Most small businesses I talk to pay around $300–$800 per month just for bookkeeping. Even after paying that, I really doubt every single transaction is recorded in the most tax-optimized way. There are hundreds of transactions, constant government tax rule changes, and limited time.
Current automation is stuck at rules you manually define.
Tools like QuickBooks can categorize transactions based on rules you create. That’s it.
As soon as something new comes up, you still need a human to either,
create a new rule, or manually enter and categorize it.
And even when you hire a human bookkeeper, you still end up doing half the work anyway: sending receipts, answering clarification emails, chasing missing information.
Invoice and expense capture can be 100% automated, even with edge cases
In practice, invoice and expense capture is the easy part.
With decent models, you can get 100% accurate capture from receipts, PDFs, emails, etc. Edge cases are solvable with better parsing and validation, not more humans.
Reconciliation is the hard part, but reasoning models are getting very good. This is where things get tricky:
- multiple invoices paid in a single payment
- partial payments
- refunds, chargebacks, etc.
For example, imagine a consulting company issuing several invoices to the same customer and receiving one lump-sum payment.

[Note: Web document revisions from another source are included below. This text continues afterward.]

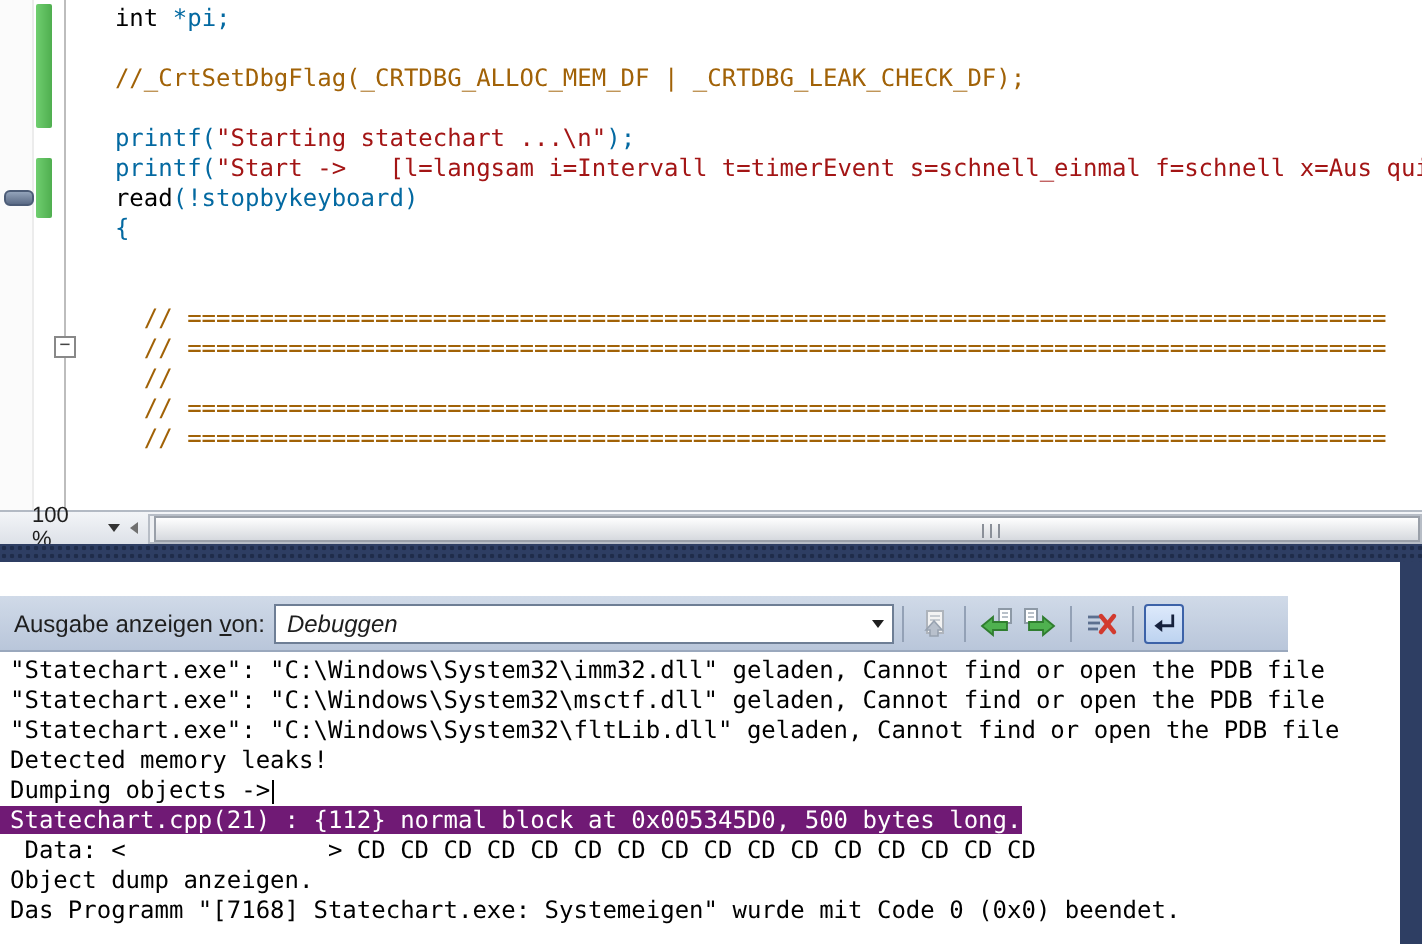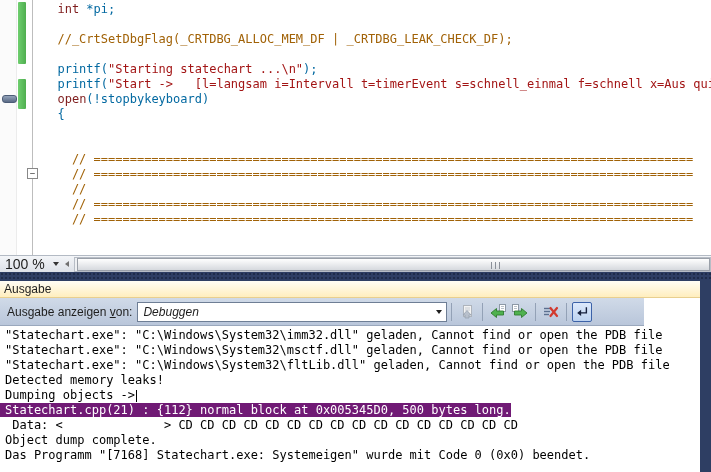"int" .tok-kw { color: #7f1d1d -> #000000 }
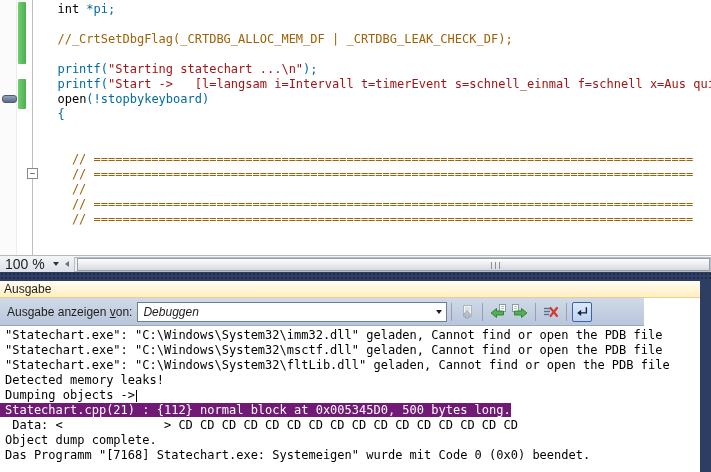"open" span.tok-kw { text: open -> read }
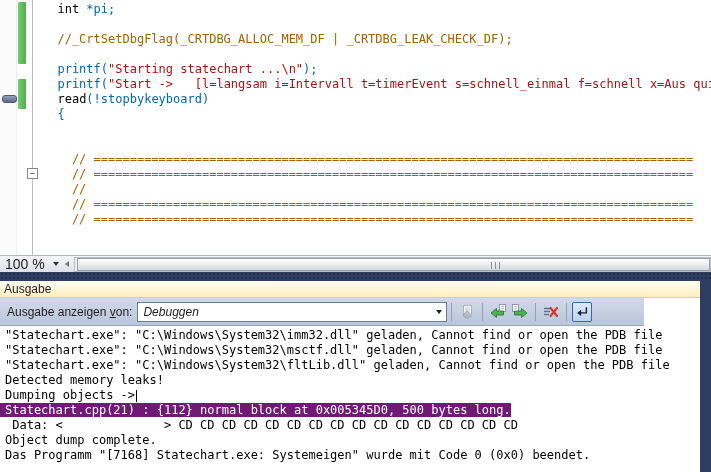"100 %" #zoom-control { font-size: 14px -> 11px; padding-left: 5px -> 16px }
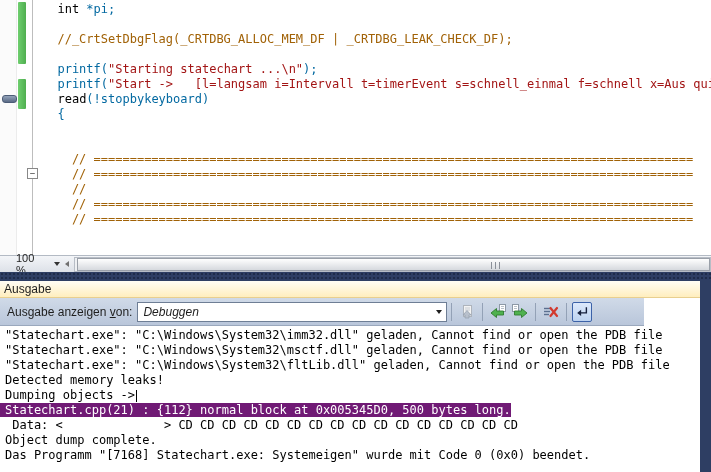"Ausgabe" div.abs { html: <div> <span>Ausgabe</span> </div> -> none }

We’ve had success using deep research like reasoning to match payments to invoices and handle those cases automatically.
AI can sometimes care more about details than a human. One moment that surprised me.We had a credit card transaction with no receipt.
The question was whether it should be classified as “office expense” or “meals and entertainment” (in Canada these have different tax treatments).
When I checked trace of the agent, it looked up the vendor online to understand what they actually sell, checked CRA tax rules and then picked the GL account that maximized the tax benefit for the company.
I’m not sure many manual bookkeepers consistently do that level of research when they’re trying to reconcile 500+ transactions and half the receipts are missing.
My goal is to build a fully automated financial assistant that can close the books without a CPA or bookkeeper, with ~99% accuracy across all transactions, and with the explicit goal of maximizing tax benefits within the rules.
Other outcome is accurate rea-time books can generate good insights to grow the business.
So I don’t see a good reason why small businesses should pay hundreds of dollars per month for humans to do mechanical work that machines can now do, often more consistently and with better attention to tax details.
Curious how others see this, especially CPAs and engineers who have built accounting tools. Is there a fundamental reason we need humans in the loop for the majority of small business bookkeeping, or is it mostly inertia and habit?